Отец мой, Иван Иванович Валуцкий, поляк, вместе со своей матерью Марией Ивановной и братом Стефаном перебрался в Москву из Польши с началом Первой мировой войны — сейчас мы назвали бы их мигрантами-беженцами. Бежали от немцев, хотя в ту войну немцы к полякам относились лояльно. Отца своего, Ивана (по паспорту Яна) Игнатьевича, машиниста, мой отец не помнил, тот умер вскоре после его рождения. Отцу рано пришлось идти работать, кормить мать и брата. Сменив ряд профессий, он остановился на профессии строителя-механизатора, что-то кончил заочно и завел диплом инженера. Во время войны строил аэродромы. Потом из практикующего инженера стал совслужащим, даже занимал какие-то посты в министерствах и Госплане. Самое удивительное, что при этом до конца жизни он оставался беспартийным и с чистой совестью умер, немного не дожив до ста лет.
Он написал несколько книг, одна из них даже называлась «Закоперщик», но ничего литературного, кроме лихого названия, в ней, как и в других его книгах, не было — цифры, инструкции, диаграммы, формулы.
Единственным человеком, от которого я мог унаследовать тягу к кино, была моя мама, Галина Васильевна. В молодости она мечтала стать киноартисткой. Но мечтать — мечтала, однако не стала, и всю жизнь (кроме военных лет) оставалась домохозяйкой.

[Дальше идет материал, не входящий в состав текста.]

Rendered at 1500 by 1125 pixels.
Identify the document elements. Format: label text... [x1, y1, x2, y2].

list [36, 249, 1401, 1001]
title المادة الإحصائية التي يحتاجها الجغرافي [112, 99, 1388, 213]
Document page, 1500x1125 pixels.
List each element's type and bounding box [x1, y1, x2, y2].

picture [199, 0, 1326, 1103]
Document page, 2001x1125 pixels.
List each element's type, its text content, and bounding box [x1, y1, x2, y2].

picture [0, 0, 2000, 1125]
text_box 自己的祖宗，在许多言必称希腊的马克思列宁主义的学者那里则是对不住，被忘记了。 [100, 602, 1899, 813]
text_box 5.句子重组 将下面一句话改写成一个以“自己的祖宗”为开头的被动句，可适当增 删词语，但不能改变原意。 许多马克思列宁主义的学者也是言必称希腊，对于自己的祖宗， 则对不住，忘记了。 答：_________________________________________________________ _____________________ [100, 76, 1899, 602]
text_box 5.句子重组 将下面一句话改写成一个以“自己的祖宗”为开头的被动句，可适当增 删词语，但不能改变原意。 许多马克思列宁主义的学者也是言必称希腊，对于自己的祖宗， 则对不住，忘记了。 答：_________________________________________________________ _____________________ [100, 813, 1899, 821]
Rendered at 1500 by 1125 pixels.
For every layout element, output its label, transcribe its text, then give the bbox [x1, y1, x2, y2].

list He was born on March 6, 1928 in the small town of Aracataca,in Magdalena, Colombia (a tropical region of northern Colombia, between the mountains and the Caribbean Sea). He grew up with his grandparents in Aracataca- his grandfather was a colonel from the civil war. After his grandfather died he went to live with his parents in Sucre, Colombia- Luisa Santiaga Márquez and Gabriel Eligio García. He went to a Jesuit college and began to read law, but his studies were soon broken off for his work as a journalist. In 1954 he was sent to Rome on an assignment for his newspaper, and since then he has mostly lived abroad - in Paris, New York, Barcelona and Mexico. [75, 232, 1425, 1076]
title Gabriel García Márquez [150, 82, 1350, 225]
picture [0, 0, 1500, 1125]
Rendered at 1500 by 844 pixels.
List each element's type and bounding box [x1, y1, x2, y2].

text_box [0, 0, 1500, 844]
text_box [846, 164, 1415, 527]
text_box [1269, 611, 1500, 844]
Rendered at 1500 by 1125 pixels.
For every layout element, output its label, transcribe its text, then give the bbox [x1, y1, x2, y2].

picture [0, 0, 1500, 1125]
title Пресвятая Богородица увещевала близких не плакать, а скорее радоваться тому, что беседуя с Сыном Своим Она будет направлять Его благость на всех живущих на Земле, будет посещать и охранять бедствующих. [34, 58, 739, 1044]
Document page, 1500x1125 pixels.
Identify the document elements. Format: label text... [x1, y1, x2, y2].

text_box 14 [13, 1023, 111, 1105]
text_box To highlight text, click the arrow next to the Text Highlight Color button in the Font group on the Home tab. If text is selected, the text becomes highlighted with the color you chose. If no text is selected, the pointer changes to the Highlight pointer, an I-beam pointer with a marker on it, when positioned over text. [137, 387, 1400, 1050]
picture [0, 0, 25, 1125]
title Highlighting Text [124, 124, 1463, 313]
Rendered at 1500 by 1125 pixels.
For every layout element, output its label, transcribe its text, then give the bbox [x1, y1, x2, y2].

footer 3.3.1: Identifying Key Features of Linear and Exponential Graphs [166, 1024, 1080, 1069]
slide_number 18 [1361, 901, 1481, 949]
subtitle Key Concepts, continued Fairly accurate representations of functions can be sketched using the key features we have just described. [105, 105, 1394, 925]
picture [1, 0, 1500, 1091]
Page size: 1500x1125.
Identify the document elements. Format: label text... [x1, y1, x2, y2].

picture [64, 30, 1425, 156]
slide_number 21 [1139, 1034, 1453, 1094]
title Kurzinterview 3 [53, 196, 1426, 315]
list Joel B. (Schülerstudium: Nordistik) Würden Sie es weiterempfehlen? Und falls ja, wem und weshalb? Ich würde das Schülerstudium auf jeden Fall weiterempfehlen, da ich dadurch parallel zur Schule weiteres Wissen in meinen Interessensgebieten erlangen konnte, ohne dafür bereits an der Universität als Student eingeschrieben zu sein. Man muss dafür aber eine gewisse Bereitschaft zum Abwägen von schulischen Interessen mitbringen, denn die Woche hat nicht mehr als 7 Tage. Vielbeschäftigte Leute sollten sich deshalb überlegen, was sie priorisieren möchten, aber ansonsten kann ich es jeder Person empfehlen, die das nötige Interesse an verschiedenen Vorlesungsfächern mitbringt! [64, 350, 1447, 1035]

Вообще, искусство у нас уважалось в доме, даже полуграмотная бабушка почитала оперу и водила меня, первоклассника, на «Онегина» и «Русалку». Водила и во МХАТна «Синюю птицу». Но эти периодические приобщения к искусству были скорее акциями обязательно-воспитательными — как воспитание чистоплотности и привычки чистить зубы. Мне даже пианино купили, к моему ужасу, но — к моему счастью — у нас его скоро украли.
Мы жили обычным бытом советской служащей семьи, уважительно далеким от вопросов литературы и искусства, а также от всякой философии и политики. И мои литературно-киношные увлечения воспринимались хоть и одобрительно (все лучше, чем по двору шляться) — но будущее мое виделось всем гораздо менее рискованным и более солидным. А лучше всего инженерным ~ вечная, стабильная и всегда нужная профессия.
Поэтому, когда мое решение идти учиться на сценариста стало очевидным, в семье начался легкий переполох. Началось не то чтобы упорное, но мягкое отговаривание. Искусство, мол, такое шаткое занятие: сегодня заладилось, а завтра вдруг не заладится? И заработок не постоянный. И богемные интриги, сплетни, и козни… Но даже если бы меня и удалось отговорить и направить на стабильную техническую стезю — было поздно: в лучшем случае мне все равно оставался какой-нибудь гуманитарный вуз: математику (равно как физику и химию) я и тогда не понимал, и сейчас не понимаю.